Una tesi ridicola, in base alla quale la scelta di Salvini di prendere in ostaggio delle persone, impedendone lo sbarco, sia stata giustificata dal suo ruolo istituzionale e dalla decisione politica che ne è conseguita. Chi sostiene questa tesi sembra non rendersi conto della sua implicita bestialità. Infatti, se un governo dovesse giustificare le proprie azioni in base alle convenienze politiche finirebbe, ovviamente e paradossalmente, per essere al di là della legge che invece dovrebbe rispettare. Un governo ed i suoi ministri possono agire in base alla legge vigente. Se ritengono che possa limitarne le decisioni, hanno tutti gli strumenti per cambiarla e poi agire di conseguenza.
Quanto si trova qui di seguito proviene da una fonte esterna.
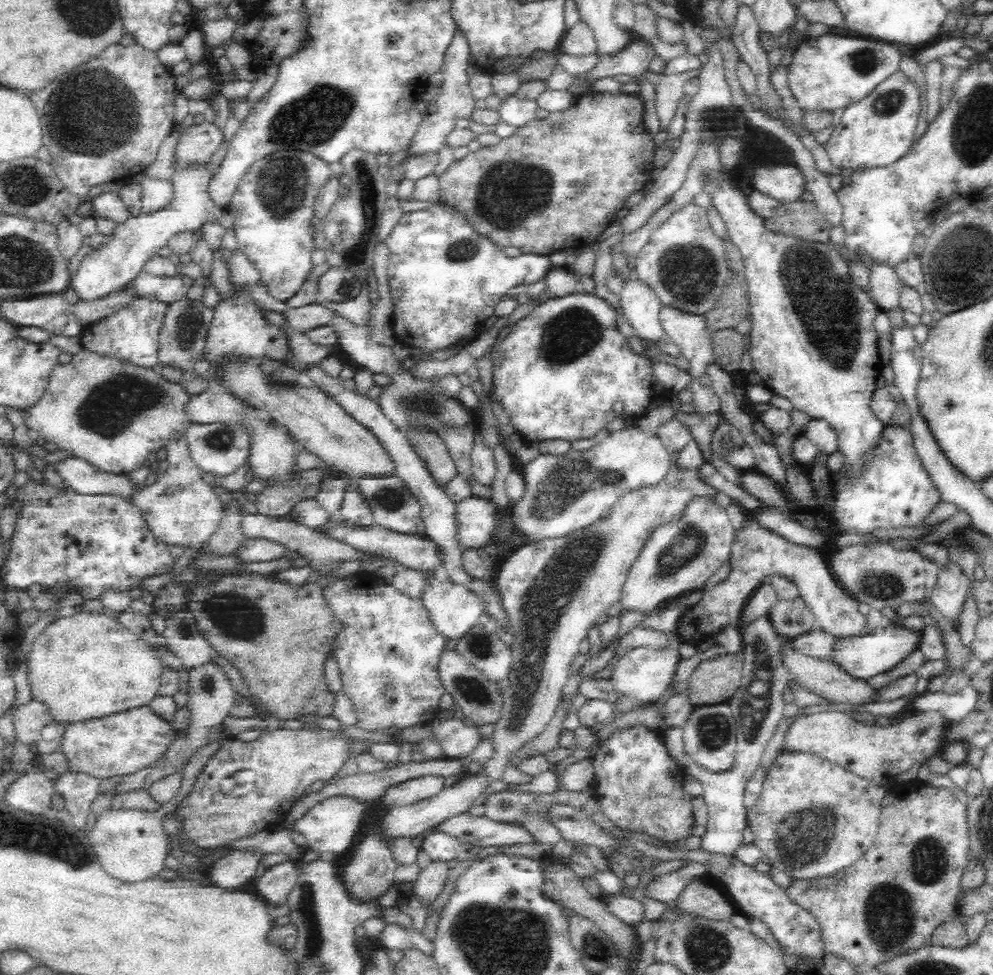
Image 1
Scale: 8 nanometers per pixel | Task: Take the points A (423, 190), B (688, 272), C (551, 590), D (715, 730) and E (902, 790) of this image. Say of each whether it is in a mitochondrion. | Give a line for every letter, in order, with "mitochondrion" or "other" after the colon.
A: other
B: mitochondrion
C: mitochondrion
D: mitochondrion
E: other

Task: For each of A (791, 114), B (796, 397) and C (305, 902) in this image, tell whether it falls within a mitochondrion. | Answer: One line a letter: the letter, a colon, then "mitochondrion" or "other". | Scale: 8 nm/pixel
A: other
B: other
C: mitochondrion

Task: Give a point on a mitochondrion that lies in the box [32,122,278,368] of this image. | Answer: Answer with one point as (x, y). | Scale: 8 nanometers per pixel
(187, 326)

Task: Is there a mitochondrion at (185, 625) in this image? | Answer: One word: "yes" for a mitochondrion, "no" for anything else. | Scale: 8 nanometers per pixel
yes

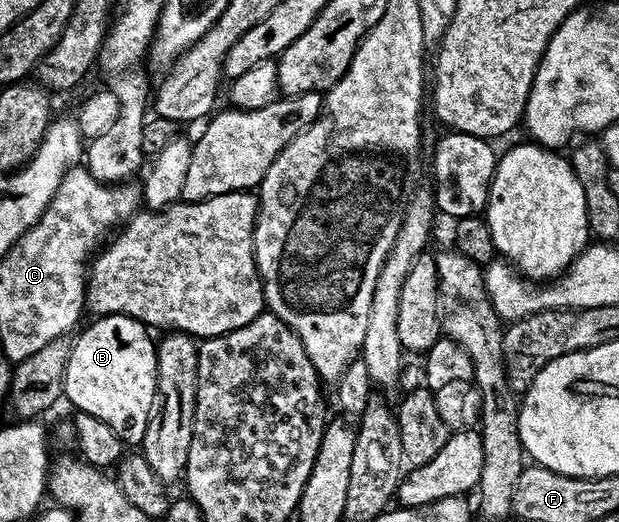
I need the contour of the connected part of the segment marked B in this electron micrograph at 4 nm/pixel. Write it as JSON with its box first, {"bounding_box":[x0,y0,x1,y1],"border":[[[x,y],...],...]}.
{"bounding_box":[63,314,156,443],"border":[[[106,314],[92,321],[96,322],[90,323],[84,331],[81,329],[75,335],[64,373],[63,397],[69,398],[79,413],[98,416],[98,420],[110,424],[121,442],[143,443],[150,408],[156,395],[156,342],[148,335],[151,334],[149,327],[125,314]]]}

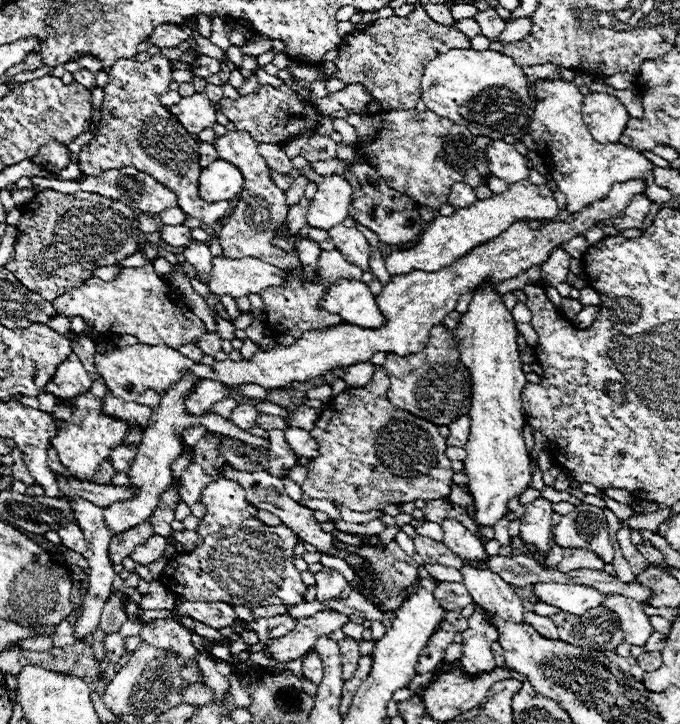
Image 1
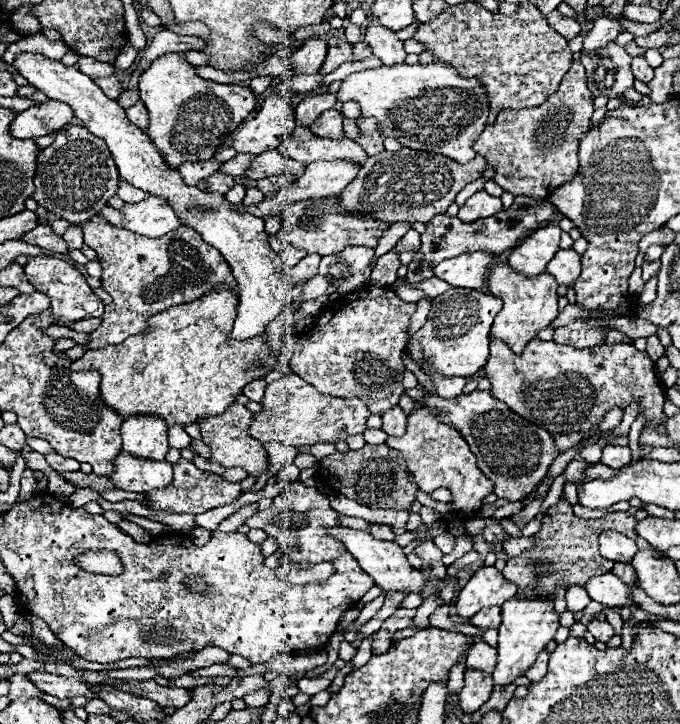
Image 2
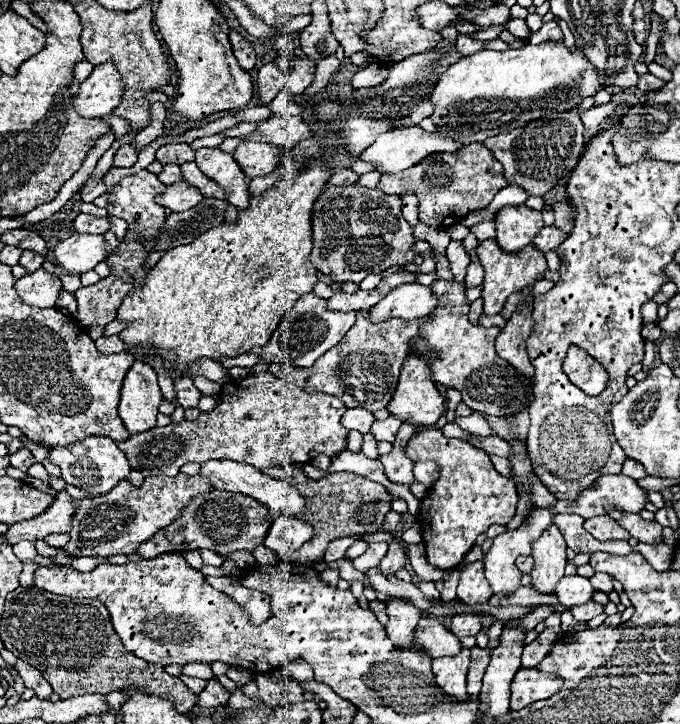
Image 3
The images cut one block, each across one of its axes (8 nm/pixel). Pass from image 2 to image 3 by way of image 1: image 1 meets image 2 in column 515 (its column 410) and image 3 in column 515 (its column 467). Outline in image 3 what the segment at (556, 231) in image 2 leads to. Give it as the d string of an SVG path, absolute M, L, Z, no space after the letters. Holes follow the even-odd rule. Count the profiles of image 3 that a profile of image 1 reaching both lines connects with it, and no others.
M504 206L496 214L496 242L504 252L522 252L544 228L542 212L528 206Z

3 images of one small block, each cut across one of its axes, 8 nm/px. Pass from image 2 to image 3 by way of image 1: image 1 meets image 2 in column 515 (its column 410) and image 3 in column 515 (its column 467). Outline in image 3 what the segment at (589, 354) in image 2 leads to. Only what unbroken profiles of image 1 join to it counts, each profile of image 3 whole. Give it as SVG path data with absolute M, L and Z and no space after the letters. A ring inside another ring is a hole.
M434 280L432 288L436 288L436 296L440 296L440 304L434 308L432 320L420 328L420 340L412 342L412 352L424 354L438 350L442 356L430 364L432 378L442 386L458 390L462 402L488 416L508 416L526 410L534 400L532 382L496 354L494 340L500 334L500 328L484 328L468 320L470 306L464 284L456 280Z

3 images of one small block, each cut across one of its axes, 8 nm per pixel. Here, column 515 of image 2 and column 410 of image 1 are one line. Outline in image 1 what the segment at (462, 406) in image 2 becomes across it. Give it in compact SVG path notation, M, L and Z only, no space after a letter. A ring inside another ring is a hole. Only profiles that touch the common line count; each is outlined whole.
M376 366L374 378L362 388L348 388L344 394L326 402L326 408L320 412L312 436L320 440L320 456L310 460L308 478L300 486L304 494L318 500L330 500L336 506L346 506L352 512L372 512L384 510L388 504L404 504L414 500L438 500L448 496L452 482L450 460L446 458L446 440L438 434L438 426L412 416L406 410L396 408L388 400L390 380L386 372Z

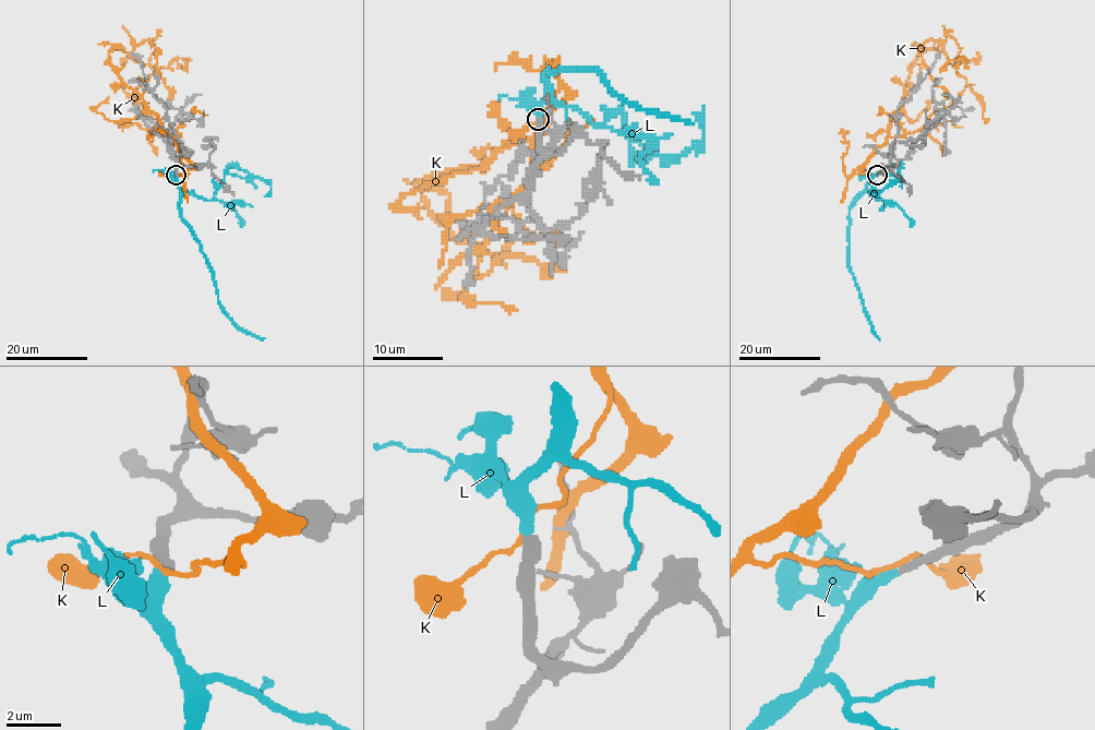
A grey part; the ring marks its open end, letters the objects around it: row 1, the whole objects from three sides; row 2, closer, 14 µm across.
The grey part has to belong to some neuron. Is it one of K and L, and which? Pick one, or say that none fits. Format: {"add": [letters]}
{"add": ["L"]}

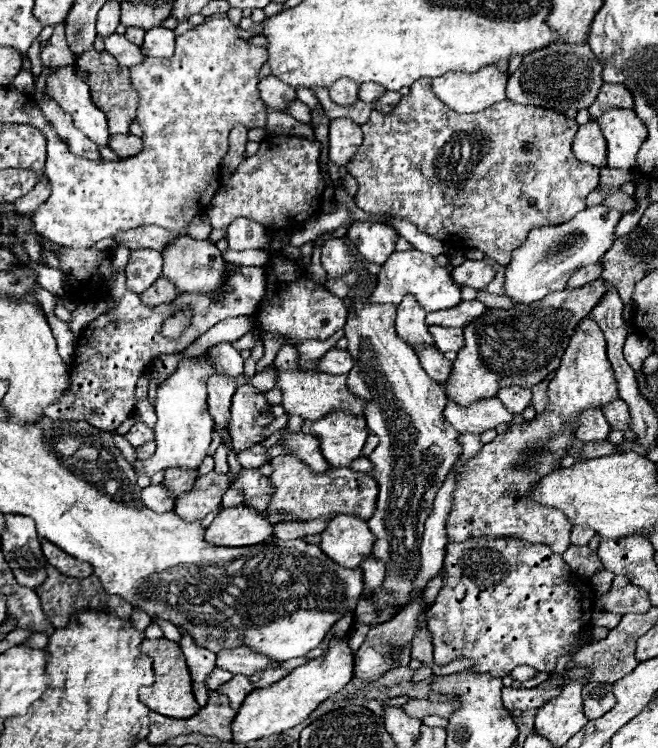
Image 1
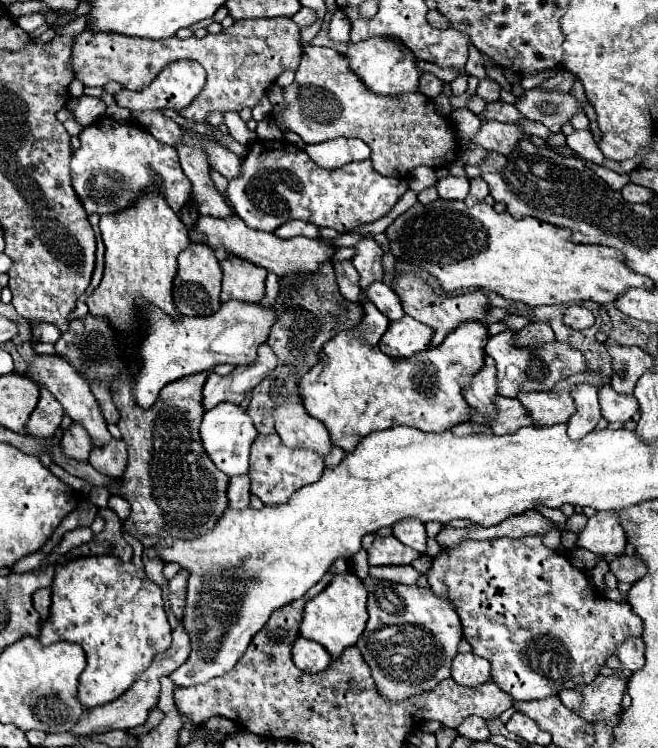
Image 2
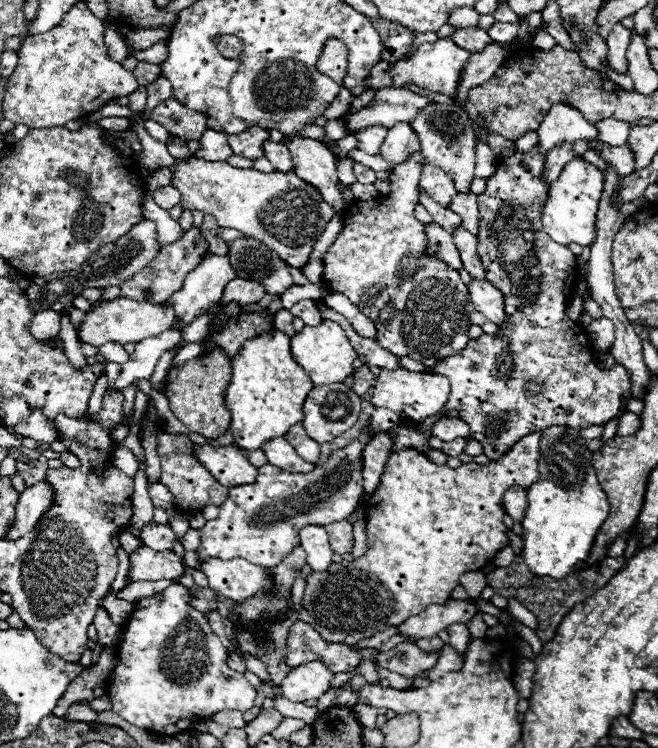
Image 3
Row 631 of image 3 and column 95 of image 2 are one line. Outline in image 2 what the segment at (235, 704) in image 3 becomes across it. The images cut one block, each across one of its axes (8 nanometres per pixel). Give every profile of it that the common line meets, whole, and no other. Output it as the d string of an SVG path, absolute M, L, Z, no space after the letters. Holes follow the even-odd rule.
M102 118L80 132L80 142L82 146L74 152L70 170L72 188L76 190L88 214L112 214L114 210L122 210L122 206L128 206L150 184L152 172L160 176L166 200L176 212L180 212L180 208L190 200L192 186L180 168L174 146L158 142L140 126L118 124L112 118Z

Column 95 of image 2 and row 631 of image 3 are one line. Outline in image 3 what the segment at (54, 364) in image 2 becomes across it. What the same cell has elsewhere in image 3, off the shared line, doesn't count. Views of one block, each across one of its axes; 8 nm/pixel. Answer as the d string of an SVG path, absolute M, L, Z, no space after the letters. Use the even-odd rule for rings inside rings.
M448 600L446 604L434 604L426 608L426 612L404 620L398 626L398 634L414 640L432 638L444 632L450 624L466 624L474 614L478 614L476 606L468 604L466 600Z

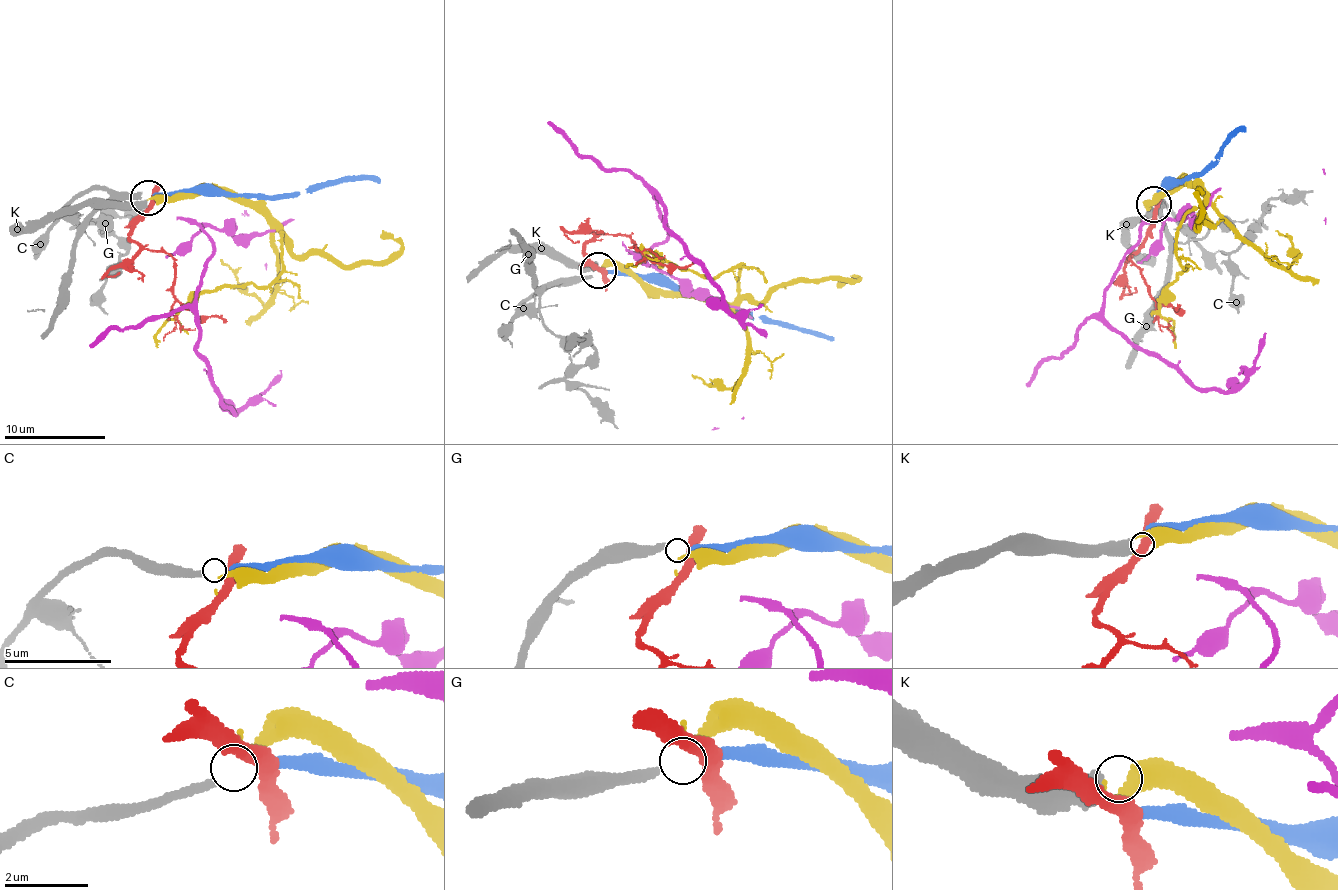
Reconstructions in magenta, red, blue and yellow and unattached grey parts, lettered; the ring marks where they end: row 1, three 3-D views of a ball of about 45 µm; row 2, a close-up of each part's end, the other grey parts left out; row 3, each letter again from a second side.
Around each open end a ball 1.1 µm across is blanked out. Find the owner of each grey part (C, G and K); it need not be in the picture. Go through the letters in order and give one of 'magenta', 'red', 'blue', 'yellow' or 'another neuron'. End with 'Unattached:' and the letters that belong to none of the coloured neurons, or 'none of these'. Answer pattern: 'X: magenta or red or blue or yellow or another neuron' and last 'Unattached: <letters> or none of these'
C: another neuron
G: blue
K: yellow
Unattached: C

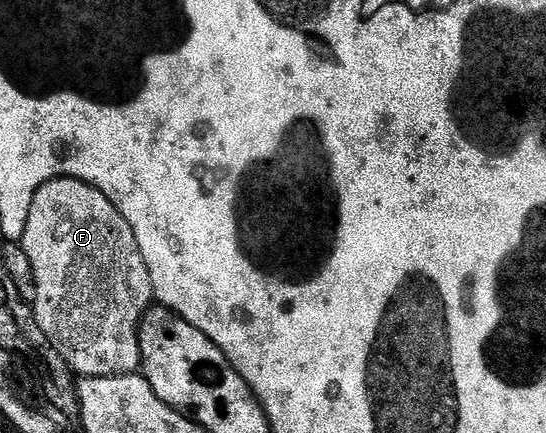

Salvini non lo ha capito e i giudici glielo hanno fatto notare dicendo al Parlamento, in questo caso al Senato, che esistono gli estremi tecnici, e non politici, perché venga rinviato a giudizio.

La propaganda anti migranti, per le necessità politiche dell'alleanza di governo, ha coinvolto anche i 5 Stelle. La decisione dei giudici di Catania richiede che il Senato si esprima sul fatto che Salvini possa o meno essere processato. Nella trasmissione televisiva Piazzapulita, il 5 Stelle Alfonso Bonafede, ministro della Giustizia, ha fatto capire che i senatori del suo gruppo voteranno contro la richiesta del rinvio a giudizio, motivandola con il fatto che tutto il Governo, componente pentastellata inclusa, ha supportato la decisione di Salvini di trattenere i migranti a bordo della Diciotti. Una dichiarazione alquanto impegnativa, ma tecnicamente non convincente, anche in relazione a quanto sostiene lo stesso Movimento 5 Stelle.

Nell'ultimo regolamento da loro redatto, un 5 Stelle che ricopre un incarico pubblico e venga indagato dalla magistratura non deve dimettersi, a meno che non venga giudicato colpevole alla fine di un processo, seppure di primo grado. Quindi, i 5 Stelle dell'onestà, onestà... dicono nel loro regolamento di voler rimandare ai giudici qualsiasi decisione riguardo al fatto che un loro attivista (anche se ricopra un incarico pubblico) si sia comportato correttamente o meno in base alla legge vigente.

Adesso, a quanto pare, per Salvini - che per loro, a quanto dicono, è pure un avversario politico - tale regola non vale, giudicando le sue decisioni insindacabili e corrette a prescindere, al di là della legge.

Sarà questo un argomento che, prima o poi, anche la base elettorale pentastellata finirà per dover valutare. Quindi, il voto al Senato sulla processabilità o meno di Salvini finirà per diventare un problema politico, non di poco conto.